• Brief: Repeat each entry exactly and drop the pictures.

• Data section:
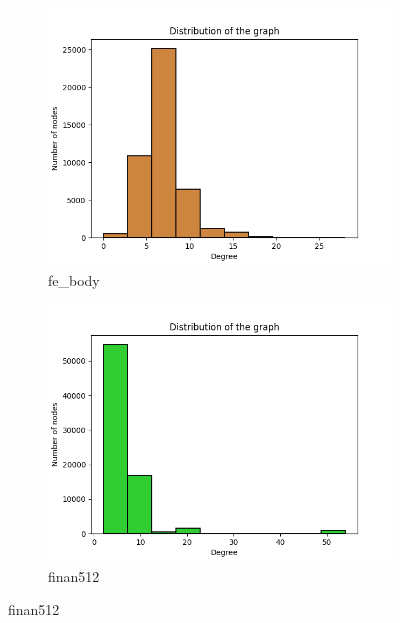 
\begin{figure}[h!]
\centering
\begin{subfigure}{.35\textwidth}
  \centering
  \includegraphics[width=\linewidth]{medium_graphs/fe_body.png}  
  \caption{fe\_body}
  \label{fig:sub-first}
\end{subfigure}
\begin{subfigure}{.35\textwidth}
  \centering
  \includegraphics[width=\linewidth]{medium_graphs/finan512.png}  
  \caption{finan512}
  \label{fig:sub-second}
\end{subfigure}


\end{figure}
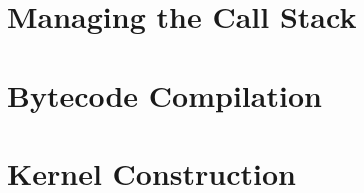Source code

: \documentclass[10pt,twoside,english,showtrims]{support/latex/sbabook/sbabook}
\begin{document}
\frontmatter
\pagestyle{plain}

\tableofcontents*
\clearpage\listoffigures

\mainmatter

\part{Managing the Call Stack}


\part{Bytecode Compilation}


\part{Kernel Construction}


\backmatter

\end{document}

• Task response:
\begin{figure}[h!]
\centering
\begin{subfigure}{.35\textwidth}
  \centering
  \includegraphics[width=\linewidth]{medium_graphs/fe_body.png}  
  \caption{fe\_body}
  \label{fig:sub-first}
\end{subfigure}
\begin{subfigure}{.35\textwidth}
  \centering
  \includegraphics[width=\linewidth]{medium_graphs/finan512.png}  
  \caption{finan512}
  \label{fig:sub-second}
\end{subfigure}


\end{figure}
Source code

: \documentclass[10pt,twoside,english,showtrims]{support/latex/sbabook/sbabook}
\begin{document}
\frontmatter
\pagestyle{plain}

\tableofcontents*
\clearpage\listoffigures

\mainmatter

\part{Managing the Call Stack}


\part{Bytecode Compilation}


\part{Kernel Construction}


\backmatter

\end{document}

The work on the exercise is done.